Bill Gates has come to the debate as well because a missing element (although touched upon many times) was the need for a focus on innovation. It is Gates' belief that we will not be able to tackle the current crisis without getting transportation and electricity emissions down to zero --his thoughts on this are available on his new blog, The Gates Notes. The core of his argument is that the savings necessary will not be gained simply through insulating homes or reducing wasteful uses. Gates' states that "the world is distracted from what counts on this issue in a big way."

Gates' ideas make sense and need a place in the discussion--particularly in the area of how the necessary necessary R&D can be managed. Given the difficulty of passing a climate change treaty his voice on this issue will count for more. But if we wait around for the kind of silve bullet solution that Gates is calling for it can also be too late. We must do both right now and following this conference, a lot more aggresively than in the past.

The challenge to help the world understand the urgency and the complexities of the issues could not be greater. The elites as we have discussed in a previous blog are not capable of leading us in this area by themselves.
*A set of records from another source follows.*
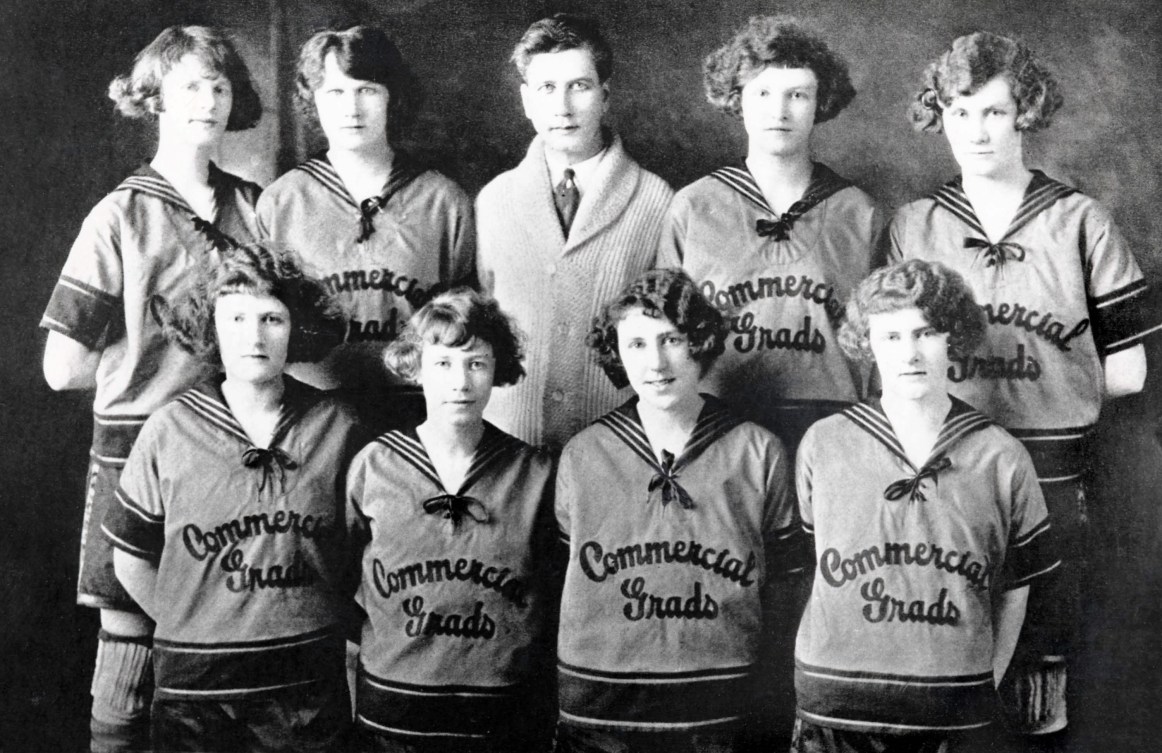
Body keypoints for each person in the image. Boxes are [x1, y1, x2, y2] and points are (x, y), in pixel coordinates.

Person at [887, 31, 1162, 739]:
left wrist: (1045, 382)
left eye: (994, 112)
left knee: (1040, 683)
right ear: (937, 117)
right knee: (942, 641)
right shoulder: (918, 223)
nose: (976, 131)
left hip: (1053, 469)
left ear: (1025, 114)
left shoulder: (1079, 219)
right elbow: (887, 362)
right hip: (946, 464)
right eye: (959, 113)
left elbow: (1130, 369)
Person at [39, 25, 263, 752]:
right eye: (191, 85)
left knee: (227, 638)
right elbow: (61, 365)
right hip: (138, 455)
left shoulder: (255, 207)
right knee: (130, 639)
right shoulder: (120, 215)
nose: (209, 100)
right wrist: (146, 364)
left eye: (221, 85)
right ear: (154, 99)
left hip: (232, 453)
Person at [103, 243, 365, 752]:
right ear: (210, 326)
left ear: (297, 329)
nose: (254, 335)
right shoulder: (169, 429)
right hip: (195, 696)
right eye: (237, 317)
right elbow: (130, 560)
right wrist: (196, 624)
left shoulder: (339, 425)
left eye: (273, 318)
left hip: (306, 686)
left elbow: (364, 554)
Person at [792, 259, 1061, 752]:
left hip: (953, 713)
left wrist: (982, 684)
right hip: (835, 707)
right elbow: (811, 563)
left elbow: (1017, 590)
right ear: (865, 343)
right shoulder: (823, 444)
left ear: (953, 338)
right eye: (891, 336)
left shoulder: (1000, 454)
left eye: (926, 332)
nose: (910, 353)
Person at [554, 269, 809, 752]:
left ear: (700, 341)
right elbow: (555, 582)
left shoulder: (758, 450)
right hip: (603, 708)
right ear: (616, 354)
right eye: (636, 344)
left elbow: (787, 587)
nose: (655, 362)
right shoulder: (584, 454)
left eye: (671, 339)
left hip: (724, 704)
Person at [659, 15, 882, 457]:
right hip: (718, 425)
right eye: (762, 93)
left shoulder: (857, 210)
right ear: (737, 99)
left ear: (820, 103)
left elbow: (881, 346)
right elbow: (665, 331)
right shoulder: (695, 205)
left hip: (833, 427)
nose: (779, 111)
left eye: (797, 95)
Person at [348, 289, 557, 752]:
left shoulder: (534, 472)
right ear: (415, 368)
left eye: (476, 364)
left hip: (502, 716)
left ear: (497, 371)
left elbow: (553, 595)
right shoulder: (375, 465)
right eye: (443, 364)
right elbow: (337, 579)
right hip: (394, 712)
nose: (460, 382)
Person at [258, 24, 475, 433]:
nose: (352, 109)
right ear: (312, 102)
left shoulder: (445, 202)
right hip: (310, 418)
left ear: (393, 98)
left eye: (368, 90)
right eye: (335, 93)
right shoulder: (280, 202)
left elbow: (467, 328)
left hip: (419, 415)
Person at [476, 12, 674, 448]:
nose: (562, 107)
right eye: (547, 89)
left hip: (618, 443)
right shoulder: (493, 200)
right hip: (507, 442)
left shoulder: (657, 200)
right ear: (527, 101)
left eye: (579, 87)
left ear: (605, 95)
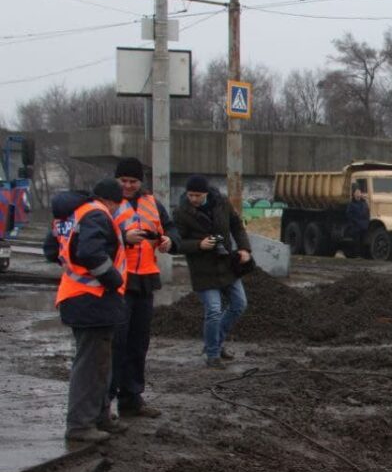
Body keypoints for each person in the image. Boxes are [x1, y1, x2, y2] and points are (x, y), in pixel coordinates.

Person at [46, 180, 129, 443]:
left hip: (78, 298)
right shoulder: (96, 213)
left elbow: (51, 250)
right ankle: (81, 424)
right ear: (113, 201)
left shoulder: (70, 214)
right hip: (92, 299)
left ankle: (99, 416)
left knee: (100, 362)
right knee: (91, 364)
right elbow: (90, 253)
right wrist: (113, 279)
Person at [108, 157, 180, 418]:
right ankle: (106, 401)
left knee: (139, 343)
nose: (128, 185)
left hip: (145, 280)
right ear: (116, 180)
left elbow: (171, 228)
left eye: (133, 181)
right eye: (123, 180)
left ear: (141, 182)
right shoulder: (107, 204)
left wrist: (170, 241)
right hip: (118, 282)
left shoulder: (152, 203)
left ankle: (132, 397)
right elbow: (97, 238)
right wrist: (123, 239)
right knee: (117, 342)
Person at [174, 175, 252, 369]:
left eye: (197, 195)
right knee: (214, 311)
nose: (193, 199)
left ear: (206, 194)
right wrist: (198, 244)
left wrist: (244, 249)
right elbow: (176, 243)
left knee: (239, 304)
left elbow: (236, 226)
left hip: (226, 265)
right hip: (203, 270)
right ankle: (213, 354)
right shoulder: (182, 213)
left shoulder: (222, 203)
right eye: (191, 195)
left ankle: (215, 341)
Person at [345, 184, 369, 257]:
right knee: (356, 242)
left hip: (364, 226)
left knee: (363, 241)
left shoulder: (364, 203)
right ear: (354, 194)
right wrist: (354, 222)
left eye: (359, 192)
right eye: (357, 193)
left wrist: (367, 221)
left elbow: (367, 212)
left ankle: (363, 255)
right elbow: (349, 214)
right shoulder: (351, 204)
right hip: (356, 226)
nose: (358, 194)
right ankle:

A popular movement needs to develop to call for sustainable living policies that align the planet's needs with the kind of economic and sustainable growth that only green energy policies can give us. I am even more convinced following the statistical and other evidence offered at the conference that the other kind of growth--mindless capitalism with a production of more consumer items, more low wage jobs overseas, loss of community as well as the over production of chemicals toxic to people and planetary health is a route to disaster. A brighter future awaits us --but we will have to work for it. The first step is education and awareness--and everyone has to do their bit to get that started.